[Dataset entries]

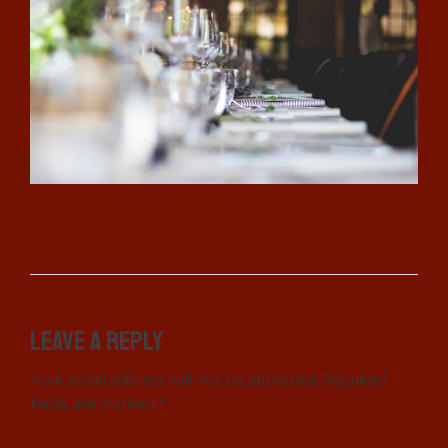
Leave a Reply
Your email address will not be published. Required
fields are marked *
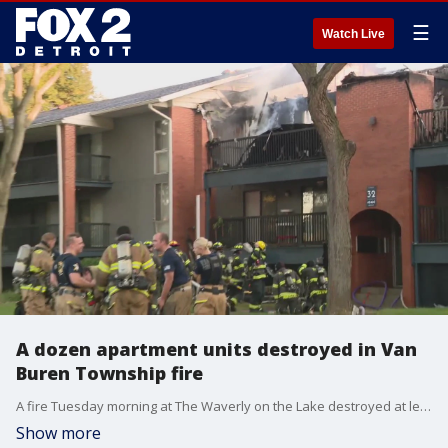
☰
Watch Live
A dozen apartment units destroyed in Van
Buren Township fire
A fire Tuesday morning at The Waverly on the Lake destroyed at least 12 units. Crews are still investigating the fire, but they do know that it started on the third floor.
Show more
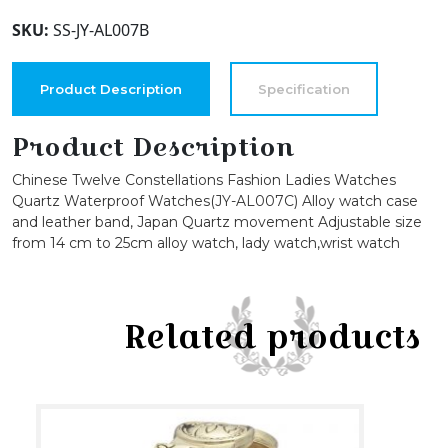
dials
SKU:
SS-JY-AL007B
36mm
Alloy
Case
Product Description
Specification
Japanese
PC21J
Product Description
Quartz
Chinese Twelve Constellations Fashion Ladies Watches
Movement
Quartz Waterproof Watches(JY-AL007C) Alloy watch case
Synthetic
and leather band, Japan Quartz movement Adjustable size
Leather
from 14 cm to 25cm alloy watch, lady watch,wrist watch
Watch
quantity
Related products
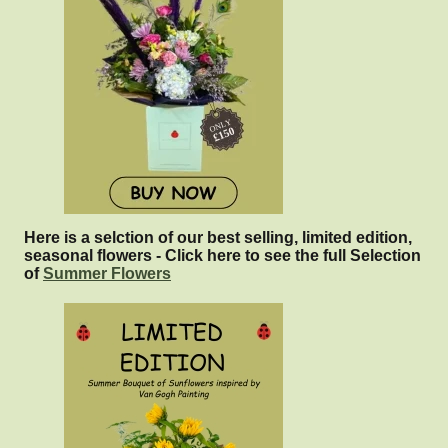
Here is a selction of our best selling, limited edition,
seasonal flowers - Click here to see the full Selection
of
Summer Flowers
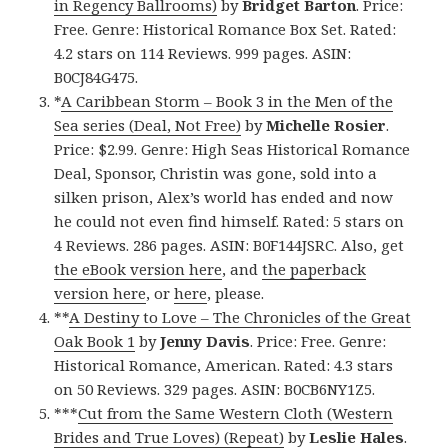
in Regency Ballrooms)
by
Bridget Barton
. Price:
Free. Genre: Historical Romance Box Set. Rated:
4.2 stars on 114 Reviews. 999 pages. ASIN:
B0CJ84G475.
*
A Caribbean Storm – Book 3 in the Men of the
Sea series (Deal, Not Free)
by
Michelle Rosier
.
Price: $2.99. Genre: High Seas Historical Romance
Deal, Sponsor, Christin was gone, sold into a
silken prison, Alex’s world has ended and now
he could not even find himself. Rated: 5 stars on
4 Reviews. 286 pages. ASIN: B0F144JSRC. Also, get
the eBook version here
, and
the paperback
version here
, or
here
, please.
**
A Destiny to Love – The Chronicles of the Great
Oak Book 1
by
Jenny Davis
. Price: Free. Genre:
Historical Romance, American. Rated: 4.3 stars
on 50 Reviews. 329 pages. ASIN: B0CB6NY1Z5.
***
Cut from the Same Western Cloth (Western
Brides and True Loves) (Repeat)
by
Leslie Hales
.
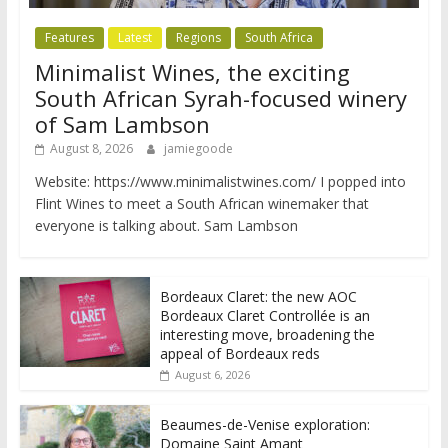
Features
Latest
Regions
South Africa
Minimalist Wines, the exciting
South African Syrah-focused winery
of Sam Lambson
August 8, 2026
jamiegoode
Website: https://www.minimalistwines.com/ I popped into
Flint Wines to meet a South African winemaker that
everyone is talking about. Sam Lambson
Bordeaux Claret: the new AOC
Bordeaux Claret Controllée is an
interesting move, broadening the
appeal of Bordeaux reds
August 6, 2026
Beaumes-de-Venise exploration:
Domaine Saint Amant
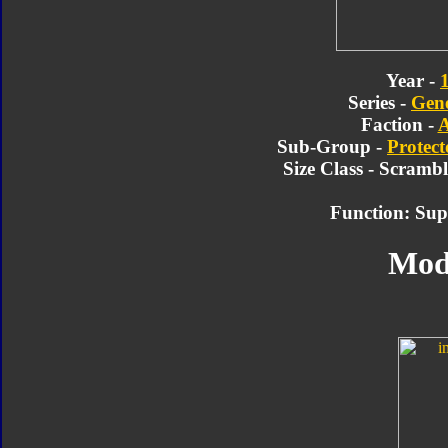
Year -
Series -
Gene
Faction -
A
Sub-Group -
Protect
Size Class - Scramb
Function: Sup
Mod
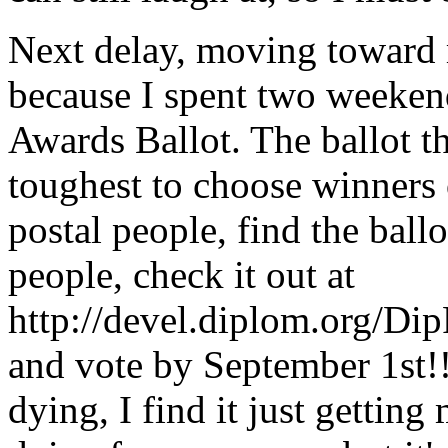
Next delay, moving toward 
because I spent two weeken
Awards Ballot. The ballot thi
toughest to choose winners 
postal people, find the ball
people, check it out at
http://devel.diplom.org/D
and vote by September 1st!!
dying, I find it just getting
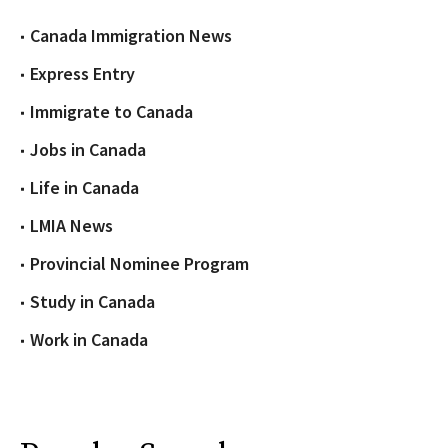
Canada Immigration News
Express Entry
Immigrate to Canada
Jobs in Canada
Life in Canada
LMIA News
Provincial Nominee Program
Study in Canada
Work in Canada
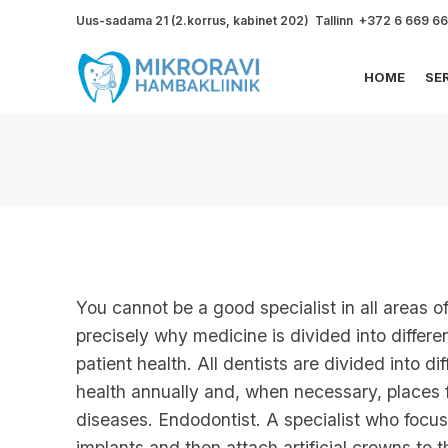
Uus-sadama 21 (2.korrus, kabinet 202) Tallinn +372 6 669 6
HOME
SE
You cannot be a good specialist in all areas o
precisely why medicine is divided into differ
patient health. All dentists are divided into d
health annually and, when necessary, places fi
diseases. Endodontist. A specialist who focu
implants and then attach artificial crowns to 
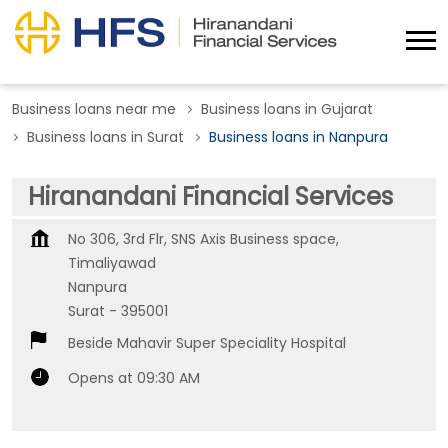
Business loans near me
Business loans in Gujarat
Business loans in Surat
Business loans in Nanpura
Hiranandani Financial Services
No 306, 3rd Flr, SNS Axis Business space,
Timaliyawad
Nanpura
Surat
-
395001
Beside Mahavir Super Speciality Hospital
Opens at 09:30 AM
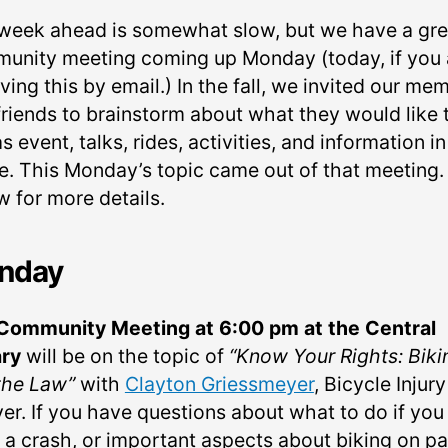
week ahead is somewhat slow, but we have a gre
unity meeting coming up Monday (today, if you 
ving this by email.) In the fall, we invited our me
friends to brainstorm about what they would like 
s event, talks, rides, activities, and information in
re. This Monday’s topic came out of that meeting.
w for more details.
nday
Community Meeting at 6:00 pm at the Central
ary
will be on the topic of
“Know Your Rights: Biki
the Law”
with
Clayton Griessmeyer
, Bicycle Injury
er. If you have questions about what to do if you
 a crash, or important aspects about biking on p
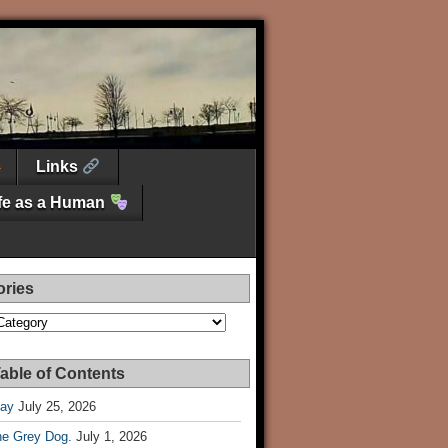
Links
ife as a Human
ories
es
able of Contents
Day
July 25, 2026
he Grey Dog.
July 1, 2026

EXERCISE DETAILS
Can you rewrite the text of every record above with "Historical Romance" changed to "Period Romance" and nothing else altered, leaving out the pictures?

REPLY TO THE TASK
Leave a Reply
Your email address will not be published. Required
fields are marked *
☰
Watch Live
A dozen apartment units destroyed in Van
Buren Township fire
A fire Tuesday morning at The Waverly on the Lake destroyed at least 12 units. Crews are still investigating the fire, but they do know that it started on the third floor.
Show more
dials
SKU:
SS-JY-AL007B
36mm
Alloy
Case
Product Description
Specification
Japanese
PC21J
Product Description
Quartz
Chinese Twelve Constellations Fashion Ladies Watches
Movement
Quartz Waterproof Watches(JY-AL007C) Alloy watch case
Synthetic
and leather band, Japan Quartz movement Adjustable size
Leather
from 14 cm to 25cm alloy watch, lady watch,wrist watch
Watch
quantity
Related products
Here is a selction of our best selling, limited edition,
seasonal flowers - Click here to see the full Selection
of
Summer Flowers
in Regency Ballrooms)
by
Bridget Barton
. Price:
Free. Genre: Period Romance Box Set. Rated:
4.2 stars on 114 Reviews. 999 pages. ASIN:
B0CJ84G475.
*
A Caribbean Storm – Book 3 in the Men of the
Sea series (Deal, Not Free)
by
Michelle Rosier
.
Price: $2.99. Genre: High Seas Period Romance
Deal, Sponsor, Christin was gone, sold into a
silken prison, Alex’s world has ended and now
he could not even find himself. Rated: 5 stars on
4 Reviews. 286 pages. ASIN: B0F144JSRC. Also, get
the eBook version here
, and
the paperback
version here
, or
here
, please.
**
A Destiny to Love – The Chronicles of the Great
Oak Book 1
by
Jenny Davis
. Price: Free. Genre:
Period Romance, American. Rated: 4.3 stars
on 50 Reviews. 329 pages. ASIN: B0CB6NY1Z5.
***
Cut from the Same Western Cloth (Western
Brides and True Loves) (Repeat)
by
Leslie Hales
.
Features
Latest
Regions
South Africa
Minimalist Wines, the exciting
South African Syrah-focused winery
of Sam Lambson
August 8, 2026
jamiegoode
Website: https://www.minimalistwines.com/ I popped into
Flint Wines to meet a South African winemaker that
everyone is talking about. Sam Lambson
Bordeaux Claret: the new AOC
Bordeaux Claret Controllée is an
interesting move, broadening the
appeal of Bordeaux reds
August 6, 2026
Beaumes-de-Venise exploration:
Domaine Saint Amant
Year -
Series -
Gene
Faction -
A
Sub-Group -
Protect
Size Class - Scramb
Function: Sup
Mod
Next delay, moving toward 
because I spent two weeken
Awards Ballot. The ballot thi
toughest to choose winners 
postal people, find the ball
people, check it out at
http://devel.diplom.org/D
and vote by September 1st!!
dying, I find it just getting
Canada Immigration News
Express Entry
Immigrate to Canada
Jobs in Canada
Life in Canada
LMIA News
Provincial Nominee Program
Study in Canada
Work in Canada
Uus-sadama 21 (2.korrus, kabinet 202) Tallinn +372 6 669 6
HOME
SE
You cannot be a good specialist in all areas o
precisely why medicine is divided into differ
patient health. All dentists are divided into d
health annually and, when necessary, places fi
diseases. Endodontist. A specialist who focu
implants and then attach artificial crowns to 
Business loans near me
Business loans in Gujarat
Business loans in Surat
Business loans in Nanpura
Hiranandani Financial Services
No 306, 3rd Flr, SNS Axis Business space,
Timaliyawad
Nanpura
Surat
-
395001
Beside Mahavir Super Speciality Hospital
Opens at 09:30 AM
week ahead is somewhat slow, but we have a gre
unity meeting coming up Monday (today, if you 
ving this by email.) In the fall, we invited our me
friends to brainstorm about what they would like 
s event, talks, rides, activities, and information in
re. This Monday’s topic came out of that meeting.
w for more details.
nday
Community Meeting at 6:00 pm at the Central
ary
will be on the topic of
“Know Your Rights: Biki
the Law”
with
Clayton Griessmeyer
, Bicycle Injury
er. If you have questions about what to do if you
 a crash, or important aspects about biking on p
Links
ife as a Human
ories
es
able of Contents
Day
July 25, 2026
he Grey Dog.
July 1, 2026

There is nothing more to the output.